ALBANY — By executive order, Gov. Andrew Cuomo mandated all private businesses have only 50 percent its workers physically report to work, with the rest working from home.
The goal is to reduce density and slow the spread of COVID-19, and builds on previous measures like limiting crowds and closing bars, restaurants and schools across the state. Essential services like food suppliers and health care facilities are exempt. Previously, the governor mandated all municipalities cut their onsite workforces by 50 percent, with essential services like public safety being exempt.
“I understand this is a burden to businesses. I understand the impact on the economy but in truth we are past that,” he said. “There is going to be an impact on the economy not just here in New York but across the country and we are going to have to deal with that crisis but let’s deal with one crisis at a time and the crisis at hand is a public health crisis.”
The state Department of Labor has waived the seven day waiting period for people who are laid off and the Legislature prepared on Wednesday to approve a version of paid sick leave for workers who are quarantined.
As of Wednesday morning, there are 2,382 confirmed cases in New York state with 549 requiring hospitalization and 16 deaths.

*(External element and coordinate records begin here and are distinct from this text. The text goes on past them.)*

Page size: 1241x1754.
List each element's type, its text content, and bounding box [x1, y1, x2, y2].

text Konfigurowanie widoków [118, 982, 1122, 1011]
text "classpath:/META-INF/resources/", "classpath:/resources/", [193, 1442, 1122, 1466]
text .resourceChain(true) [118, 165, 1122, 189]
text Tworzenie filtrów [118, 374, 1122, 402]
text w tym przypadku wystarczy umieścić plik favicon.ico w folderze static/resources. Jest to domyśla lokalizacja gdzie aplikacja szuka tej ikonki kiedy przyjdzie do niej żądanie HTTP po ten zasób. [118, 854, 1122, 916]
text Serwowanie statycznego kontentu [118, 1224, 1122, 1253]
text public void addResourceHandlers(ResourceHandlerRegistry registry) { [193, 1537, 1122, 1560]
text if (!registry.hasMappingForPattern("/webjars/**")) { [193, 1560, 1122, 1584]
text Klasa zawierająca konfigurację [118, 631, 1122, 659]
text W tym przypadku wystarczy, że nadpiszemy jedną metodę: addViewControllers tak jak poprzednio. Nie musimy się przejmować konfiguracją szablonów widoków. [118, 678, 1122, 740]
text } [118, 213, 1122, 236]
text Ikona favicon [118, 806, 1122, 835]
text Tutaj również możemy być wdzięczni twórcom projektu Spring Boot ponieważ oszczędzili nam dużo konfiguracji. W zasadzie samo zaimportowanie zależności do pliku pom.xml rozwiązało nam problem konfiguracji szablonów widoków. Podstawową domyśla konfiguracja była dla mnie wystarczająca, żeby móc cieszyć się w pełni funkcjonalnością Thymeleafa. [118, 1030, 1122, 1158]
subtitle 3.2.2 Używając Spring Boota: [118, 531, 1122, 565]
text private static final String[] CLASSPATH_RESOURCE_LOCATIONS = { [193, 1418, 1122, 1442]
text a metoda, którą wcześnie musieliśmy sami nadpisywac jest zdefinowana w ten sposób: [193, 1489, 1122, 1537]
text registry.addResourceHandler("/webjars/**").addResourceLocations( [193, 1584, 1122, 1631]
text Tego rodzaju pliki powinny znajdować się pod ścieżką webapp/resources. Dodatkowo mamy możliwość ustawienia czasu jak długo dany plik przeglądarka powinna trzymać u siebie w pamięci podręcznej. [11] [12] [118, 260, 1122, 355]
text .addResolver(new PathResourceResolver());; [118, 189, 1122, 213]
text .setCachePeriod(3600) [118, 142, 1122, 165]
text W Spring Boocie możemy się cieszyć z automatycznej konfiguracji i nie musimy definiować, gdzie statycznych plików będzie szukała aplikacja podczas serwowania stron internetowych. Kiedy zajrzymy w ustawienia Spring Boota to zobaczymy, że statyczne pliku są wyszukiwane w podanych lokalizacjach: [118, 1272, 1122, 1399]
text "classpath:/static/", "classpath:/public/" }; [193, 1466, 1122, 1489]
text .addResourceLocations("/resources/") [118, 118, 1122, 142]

There are 6,994 confirmed across the country.
The governor also said the USNS Comfort, a floating hospital with 1,000 beds, will dock in New York Harbor outside New York City to help beef up the number of available beds as the number of positive cases of coronavirus peaks sometime within the next 45 days. The Army Corps of Engineers will also be exploring how to manufacture more hospital beds and what facilities or buildings in New York state could be retrofitted to accommodate such a triage operation.
“You have seen the curve and we can’t handle the current number of cases at the current rate,” he said.
He ruled out imposing shelter in place because, he said, for it to work the “geographic footprint” would have to be large enough and it would require shutting down food supplies, transportation and all businesses.
On a positive note, he said the first case in New York state, a 39-year-old health care worker, has recovered from the virus after spending two weeks at home.
“Which means she has resolved the virus in her body, and with 80 percent of the people that is what will happen,” he said. “This is a public health crisis, but worse than the virus is the fear we are dealing with and the rumors. People will get ill, they will resolve and the people who are vulnerable will have to be protected.”
In all, as of Wednesday, 108 people who tested positive have recovered.